Another disadvantage of small-scale mills in Nigeria is their lower yield of CPO per t FFB. Schmidt and Rosa (2020) reported that higher yields of CPO per t FFB and share of biogas capture in POME treatment facilities benefit RSPO certified production. For the large-scale mills, improved biogas capture technology will lead to decreased CH4 emissions. Small-scale mills have a lower yield of CPO per t FFB than large-scale mills due to the processing method. FFB yield is an outcome of inputs in oil palm plantation, while CPO is associated with FFB processing at the mill. A lower FFB yield negatively affects the share of palm oil products from these mills in the market, and more hectares of land are needed per t FFB. Conversion of regional rain forests to oil palm plantations will substantially affect biodiversity, food security, climate change, land degradation, and livelihoods. Additionally, lower CPO yield fails to cover the demand–supply gap in Nigeria’s palm oil market, which leads to palm oil imports from Malaysia and Indonesia. Palm oil production on peatlands in Indonesia and Malaysia causes a massive, unsustainable land-use change (Dohong et al., 2018; Hashim et al., 2018), thus contributing considerably to GWP.

It is worth noting that quartered EFB needs to be stored and dried in small-scale mills due to low production capacity. The scalability of this system may come with disproportionate costs to the processors. It is thus vital to compare the environmental impacts of EFB as either fuel or manure. Circular economy application in the palm oil industry should not focus on finding a use for every by-product or residue; it is more meaningful to eliminate/reduce the environmental effects of the products and identify the opportunity to close energy and resource loop where technically feasible and economically profitable. This is only possible through redefining and optimising the production processes and related technology. For example, integrating less water consumption, reuse/recycle of EFB and POME processes as demonstrated in the scenarios.

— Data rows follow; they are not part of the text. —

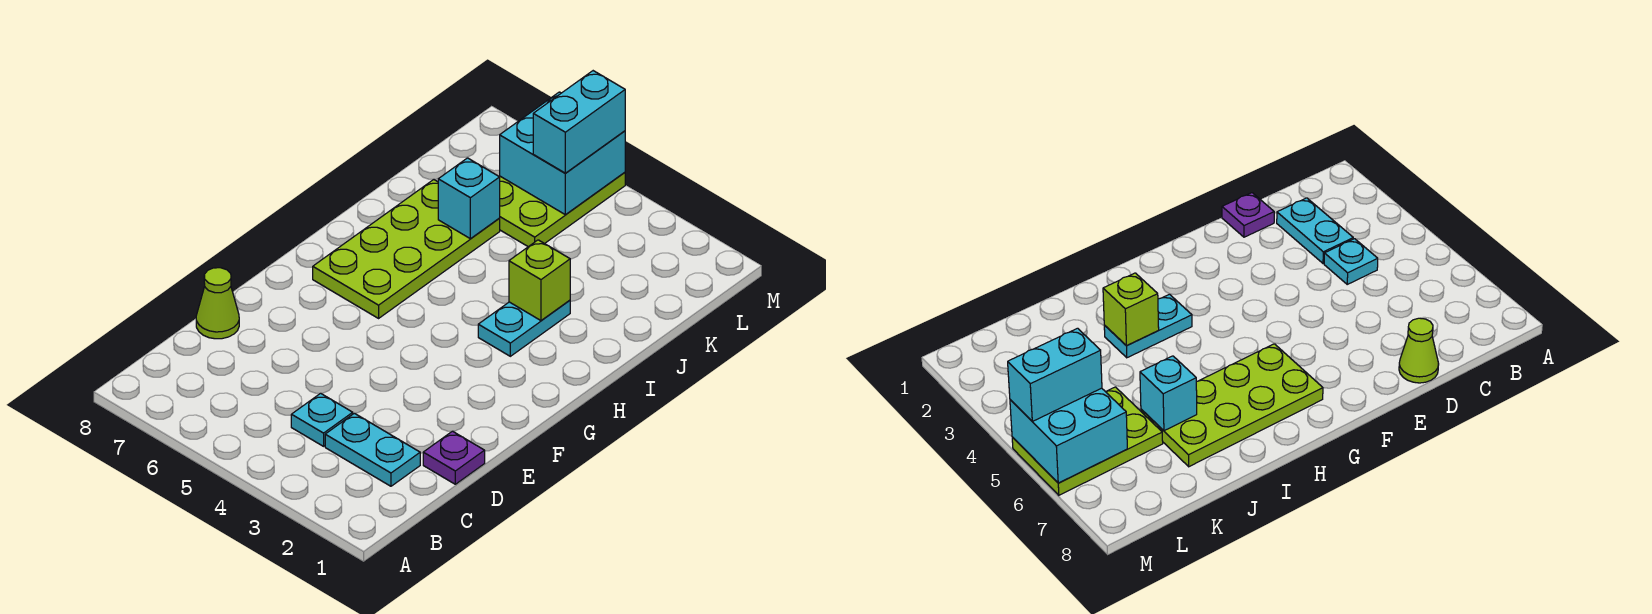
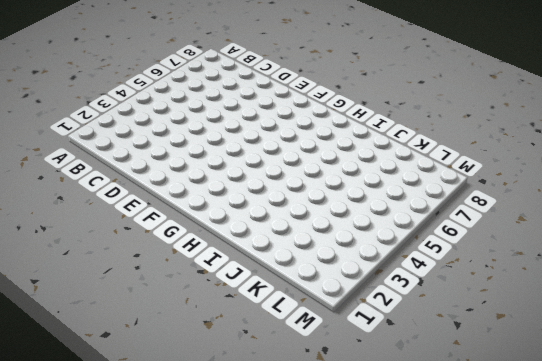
none -> cyan plate C2:C3 level 1
none -> cyan plate C4 level 1

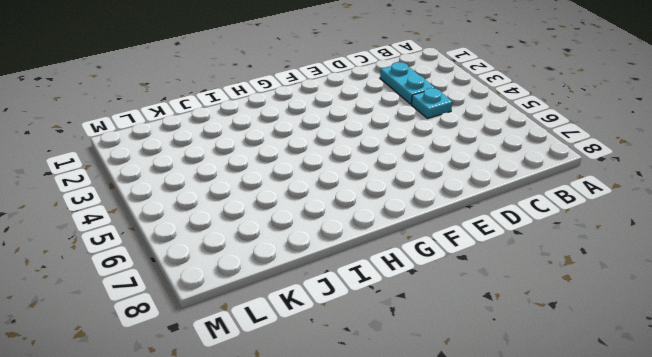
none -> purple plate D1 level 1
none -> lime cone D8 level 1

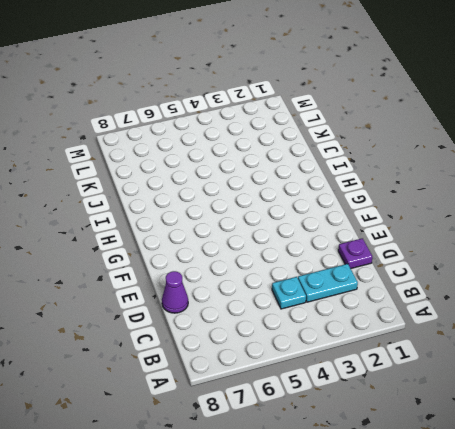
purple cone D8 level 1 -> lime cone D8 level 1
none -> lime plate G6:J7 level 1
none -> cyan plate H3:I3 level 1

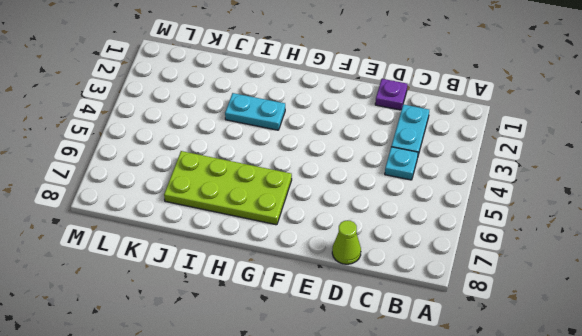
none -> lime plate K5:M6 level 1
none -> lime brick I3 level 2

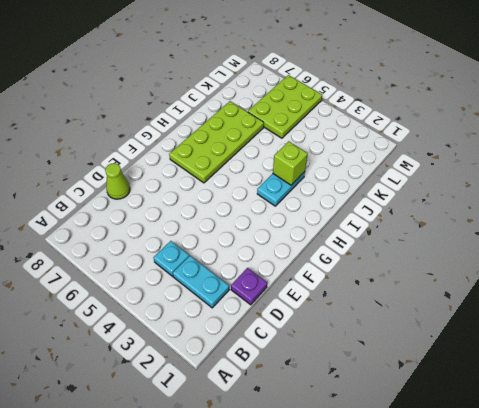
none -> cyan brick J6 level 2
none -> cyan brick L5:M6 level 2

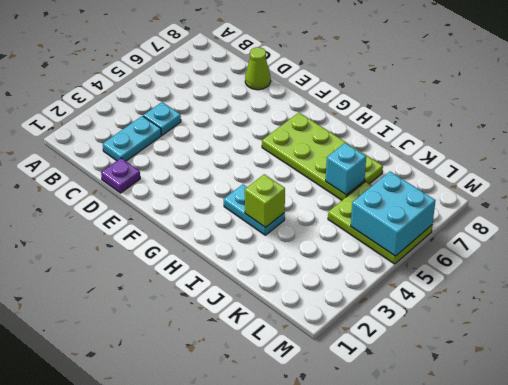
none -> cyan brick L5:M5 level 3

Table 6 presents previous studies on life cycle assessments of FFB processing. Stichnothe and Schuchardt (2011) considered returning compost to oil palm plantations to replace fertiliser. While this study considers technologies of palm oil mills and the fate of POME and EFB, Stichnothe and Schuchardt (2011) and Nasution et al. (2018) included oil palm plantation and composting, respectively.

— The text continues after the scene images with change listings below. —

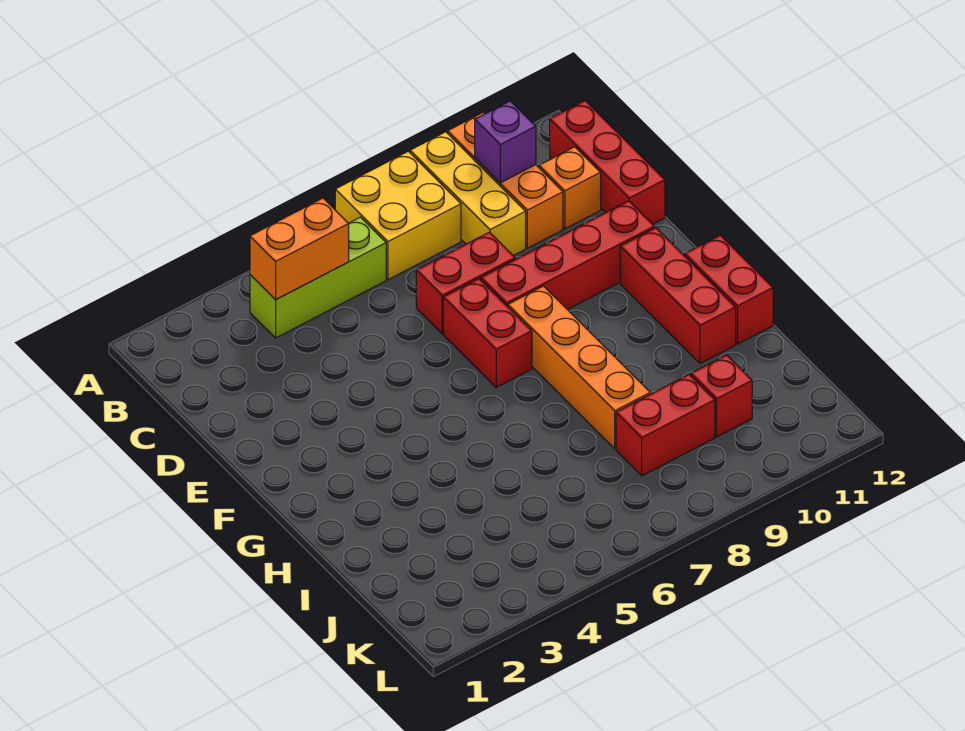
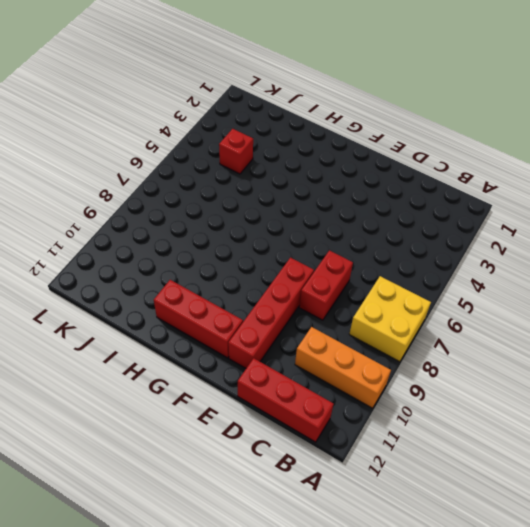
red brick J4 level 1 -> red brick J10 level 1
none -> yellow brick A9:C9 level 1
none -> lime brick B4:B6 level 1
none -> orange brick C11 level 1

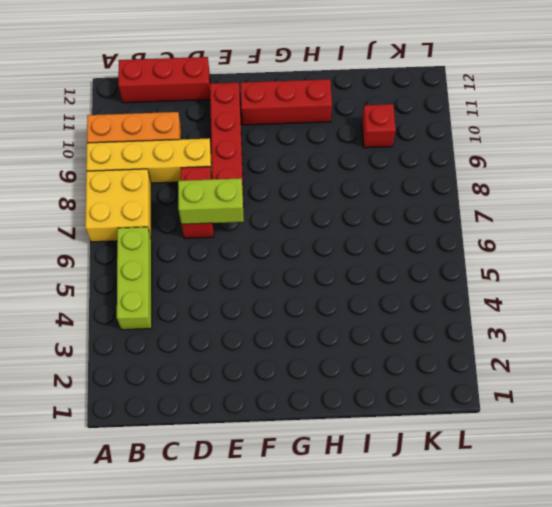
yellow brick A9:D9 level 1 -> yellow brick A9:C9 level 1
lime brick D7:E7 level 2 -> none
none -> orange brick C11 level 1
none -> red brick E7:F7 level 1
none -> orange brick F8:I8 level 1

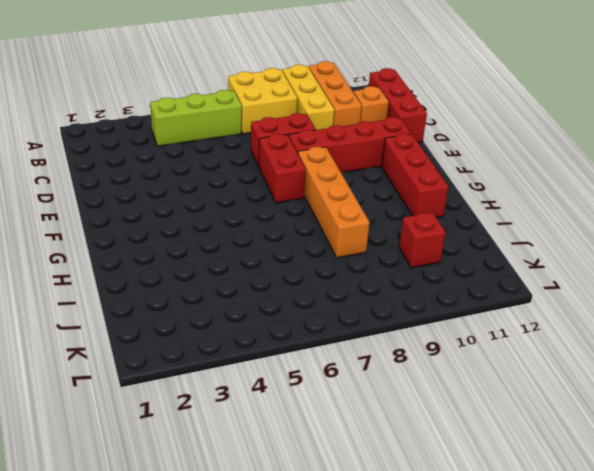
none -> red brick G12:H12 level 1
none -> red brick J8:J9 level 1
none -> orange brick B4:B5 level 2

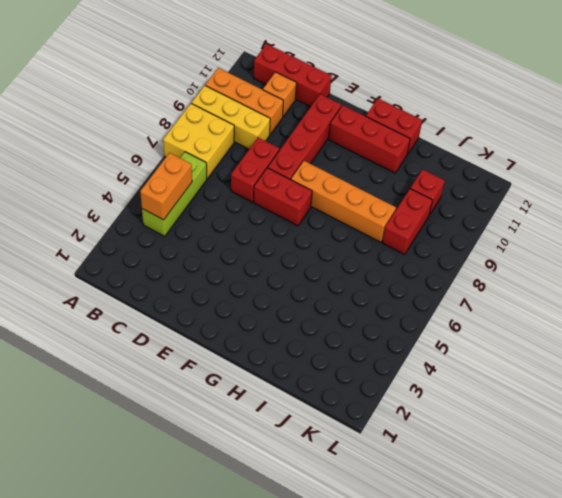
none -> purple brick B10 level 2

Table 6 Comparison with previous studies in the oil palm industries
Full size table

5 Conclusion

This study uniquely compares technologies applied by different palm oil mills in Nigeria and their environmental impacts, including stratospheric depletion, photochemical ozone formation, human toxicity, ecotoxicity, fine particulate matter formation, and terrestrial acidification, marine eutrophication, and GHG emission on global warming. The results indicate that large-scale mills perform worse on global warming but better in other investigated impact categories than small-scale mills, including human toxicity, ecotoxicity, and fine particulate matter formation. It is evident from the assessments that biomass utilisation and POME generation are the critical hotspots of environmental impacts in palm oil processing. In large-scale mills, composting EFB with raw POME and biogas generation from POME could decrease their contribution to global warming by 75% and 66%, respectively. Substituting diesel and avoiding biomass open-incineration could reduce the global warming impact of small-scale mills by 44%. The positive effects and associated changes in technologies and mill operation require concerted efforts by regulation to improve industrial stakeholders’ management practices. Any efforts to reduce water consumption and waste disposal will lead to less environmental pollution and less footprint of the palm oil industry. Notably, this work provides insight into the need for re-designing and upgrading technology at the level of small-scale mills. It should consider integrating “circular economy aspects” like recycling and reusing by-products to reduce environmental impacts and increase sustainability. More work is needed to explore, for example, the effects of low CPO yield on GHG emissions along the West Africa palm oil belt to develop adaptive climate change mitigation measures and sustainable transformation of the palm oil industry for a greener economy.